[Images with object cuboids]
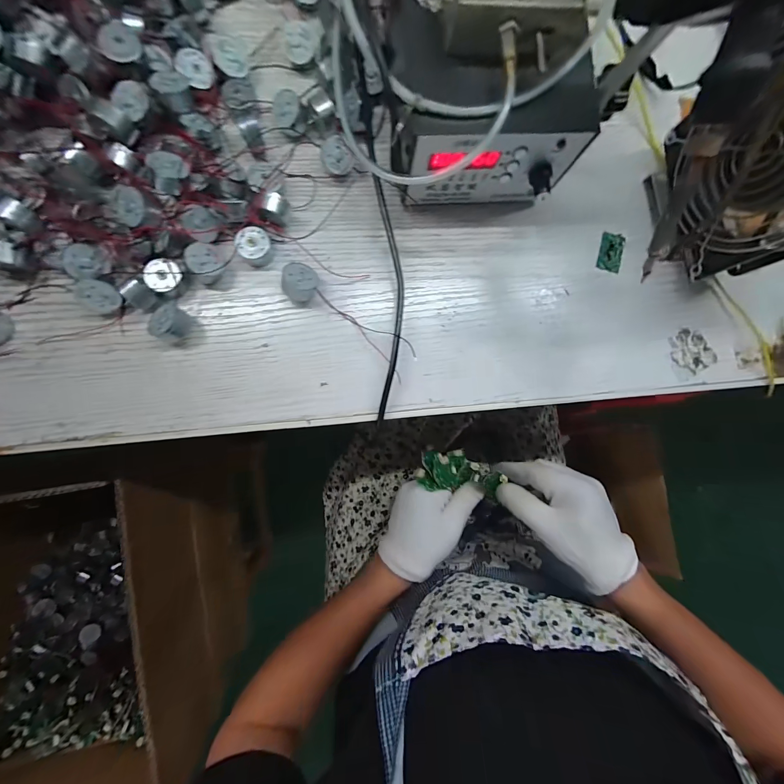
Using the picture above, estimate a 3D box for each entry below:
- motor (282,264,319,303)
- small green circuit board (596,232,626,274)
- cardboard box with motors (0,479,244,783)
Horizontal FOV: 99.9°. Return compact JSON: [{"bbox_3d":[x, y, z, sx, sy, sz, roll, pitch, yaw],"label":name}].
[{"bbox_3d":[-0.065,-0.078,0.235,0.023,0.018,0.025,0,89,-5],"label":"motor"},{"bbox_3d":[0.174,-0.111,0.261,0.016,0.004,0.030,11,88,-5],"label":"small green circuit board"},{"bbox_3d":[-0.400,0.263,0.396,0.288,0.241,0.302,-13,90,-5],"label":"cardboard box with motors"}]

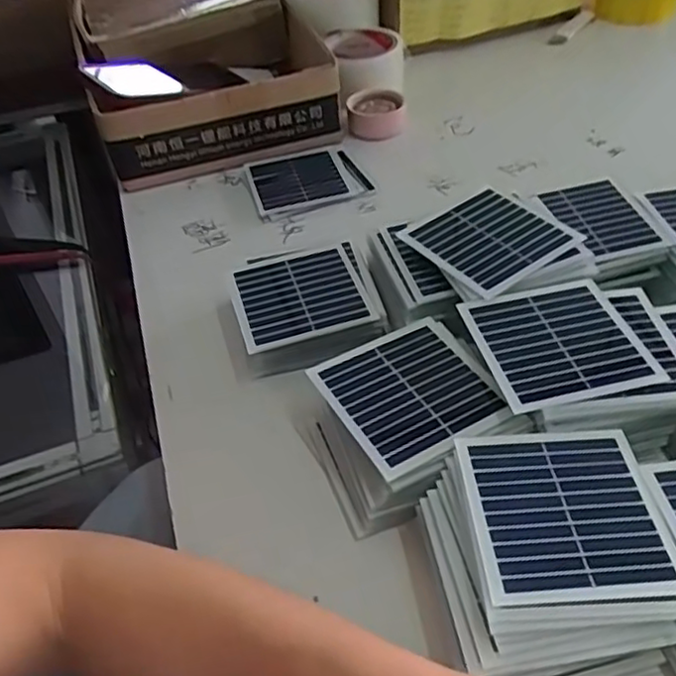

PROBLEM STATEMENT:
Nothing but the lines from the line containing "- small green circuit board (596,232,626,274)" through the last line of the records above is to be extracted, exactly and with no pictures.

ANSWER:
- small green circuit board (596,232,626,274)
- cardboard box with motors (0,479,244,783)
Horizontal FOV: 99.9°. Return compact JSON: [{"bbox_3d":[x, y, z, sx, sy, sz, roll, pitch, yaw],"label":name}].
[{"bbox_3d":[-0.065,-0.078,0.235,0.023,0.018,0.025,0,89,-5],"label":"motor"},{"bbox_3d":[0.174,-0.111,0.261,0.016,0.004,0.030,11,88,-5],"label":"small green circuit board"},{"bbox_3d":[-0.400,0.263,0.396,0.288,0.241,0.302,-13,90,-5],"label":"cardboard box with motors"}]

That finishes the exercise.